Articles of Association
These Articles of Association apply for the limited company with corporate identity number 556710-7916 and were approved by the annual general meeting on April 27, 2016.
The company name is Alelion Energy Systems AB. It is a public (publ) company.
The company has its registered office in Mölndal municipality.
The company’s operations involve the development, manufacturing, marketing, sales and service of battery systems, and further owning and managing real estate and content and thereto related business.
The share capital shall amount to no less than SEK 520,000 and no more than SEK 2,080,000.
Number of shares
The number of shares shall amount to no less than 26,000,000 and no more than 104,000,000.
Board of directors
The board shall consist of no fewer than three and no more than ten directors with no more than ten deputy directors.
The company shall have no fewer than one and no more than two auditors and no more than two deputy auditors.
Place of the general meeting
The General Meeting shall be held in Stockholm, Gothenburg or Mölndal.
Notice convening a general meeting
Notice convening a general meeting shall be issued through announcement in Post- och Inrikes Tidningar as well as on the company’s website. Announcement to the effect that notice convening a general meeting has been issued, shall be made in Dagens Industri.

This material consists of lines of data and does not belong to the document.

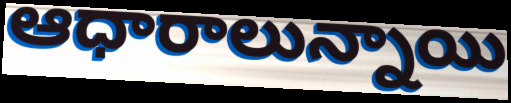
ఆధారాలున్నాయిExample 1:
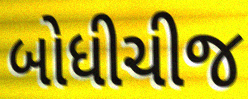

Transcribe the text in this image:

બોધીચીજ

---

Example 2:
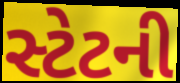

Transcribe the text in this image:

સ્ટેટની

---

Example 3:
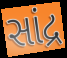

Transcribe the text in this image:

સાંદ્ર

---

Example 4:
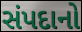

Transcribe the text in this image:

સંપદાનો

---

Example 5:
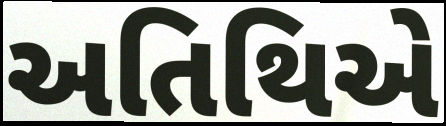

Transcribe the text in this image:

અતિથિએ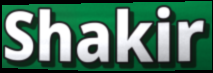
Shakir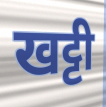
खट्टीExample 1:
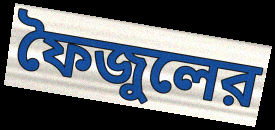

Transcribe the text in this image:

ফৈজুলের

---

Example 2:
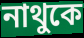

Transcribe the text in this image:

নাথুকে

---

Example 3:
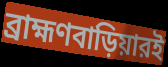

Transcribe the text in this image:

ব্রাহ্মণবাড়িয়ারই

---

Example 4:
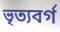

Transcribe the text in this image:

ভৃত্যবর্গ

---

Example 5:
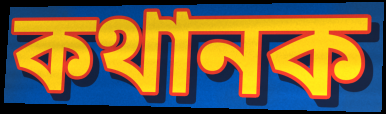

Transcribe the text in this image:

কথানকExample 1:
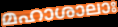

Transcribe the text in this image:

മഹാശാലാഃ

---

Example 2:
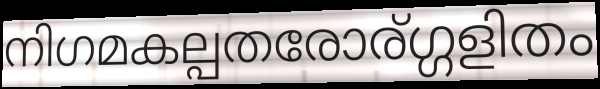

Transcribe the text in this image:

നിഗമകല്പതരോര്ഗ്ഗളിതം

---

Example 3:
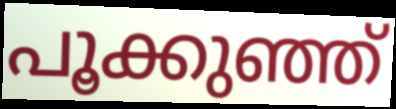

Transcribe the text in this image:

പൂക്കുഞ്ഞ്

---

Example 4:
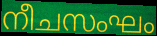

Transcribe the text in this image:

നീചസംഘം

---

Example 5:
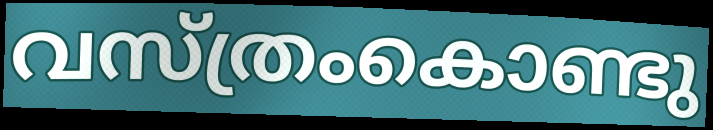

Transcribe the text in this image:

വസ്ത്രംകൊണ്ടു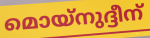
മൊയ്നുദ്ദീന്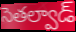
సెతల్వాడ్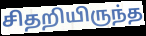
சிதறியிருந்த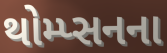
થોમ્પ્સનનાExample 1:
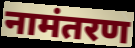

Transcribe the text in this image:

नामंतरण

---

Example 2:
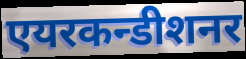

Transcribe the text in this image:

एयरकन्डीशनर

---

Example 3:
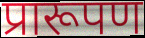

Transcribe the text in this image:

प्रारूपण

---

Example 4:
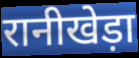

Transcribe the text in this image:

रानीखेड़ा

Right to attend a general meeting
Shareholders who wish to attend a general meeting must be listed in the shareholder register five days prior to the general meeting, and also have given notice to the company of their attendance not later than the day mentioned in the notice convening the meeting. This day may not be a Sunday, another public holiday, Saturday, Midsummer Eve, Christmas Eve or New Year’s Eve, and may not fall earlier than five weekdays before the general meeting.
Shareholders may bring one or two advisors to the general meeting, but only if the shareholder has stated so in their notice of attendance according to previous section.

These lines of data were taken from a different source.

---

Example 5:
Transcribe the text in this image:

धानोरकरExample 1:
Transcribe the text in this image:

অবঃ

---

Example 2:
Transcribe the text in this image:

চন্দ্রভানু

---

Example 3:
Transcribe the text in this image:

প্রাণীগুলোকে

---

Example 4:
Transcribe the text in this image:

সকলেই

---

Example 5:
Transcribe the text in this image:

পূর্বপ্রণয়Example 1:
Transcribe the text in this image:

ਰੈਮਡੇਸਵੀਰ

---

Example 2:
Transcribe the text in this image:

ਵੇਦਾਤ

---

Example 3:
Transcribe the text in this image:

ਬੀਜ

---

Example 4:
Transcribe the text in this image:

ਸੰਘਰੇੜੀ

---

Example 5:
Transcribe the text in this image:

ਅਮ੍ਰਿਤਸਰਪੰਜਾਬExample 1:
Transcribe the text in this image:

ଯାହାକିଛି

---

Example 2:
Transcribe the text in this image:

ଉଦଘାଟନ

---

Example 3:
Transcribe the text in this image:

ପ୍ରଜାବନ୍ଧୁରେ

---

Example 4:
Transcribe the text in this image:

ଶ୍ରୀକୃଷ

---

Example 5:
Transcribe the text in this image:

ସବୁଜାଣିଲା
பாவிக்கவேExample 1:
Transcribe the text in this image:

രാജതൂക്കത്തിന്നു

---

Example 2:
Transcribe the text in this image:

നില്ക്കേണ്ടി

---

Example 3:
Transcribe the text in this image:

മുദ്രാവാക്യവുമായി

Matters to be dealt with at the Annual General Meeting
The following matters shall be dealt with at the Annual General Meeting:
Election of Chairman at the General Meeting
· Preparation and approval of a voting list
· Approval of the agenda
· Election of one or two persons to check the minutes
· Examination whether the Meeting has been properly convened
· Presentation of the Annual Report and the Auditor’s report and if applicable the Consolidated Accounts and the Auditor’s report on the Group
· Resolution in respect to adoption of the Profit and Loss Statement and the Balance Sheet and, if applicable, the Consolidated Profit and Loss Statement and Balance Sheet
· Resolution in respect to appropriation of the Company’s profit and loss according to the adopted Balance Sheet
· Resolution in respect of the Directors’ and, if applicable, the Managing Director’s discharge from liability
· Determining the number of Directors, Deputy Directors, Auditors and Deputy Auditors
· Determining the remuneration payable to the Board of Directors and to Auditors
· Election of Directors and any Deputy Directors and Auditors and any Deputy Auditors
· Resolution in respect of instructions to the Election Committee
· Other matters which shall be dealt with by the General Meeting according to the Company Act or the Articles of Association
The financial year of the Company shall be the calendar year.
Central securities depository register
The Company’s shares shall be registered in a central securities depository register pursuant to the Financial Instruments Accounts Act (1998:1479) regarding securities registers and registration of financial instruments.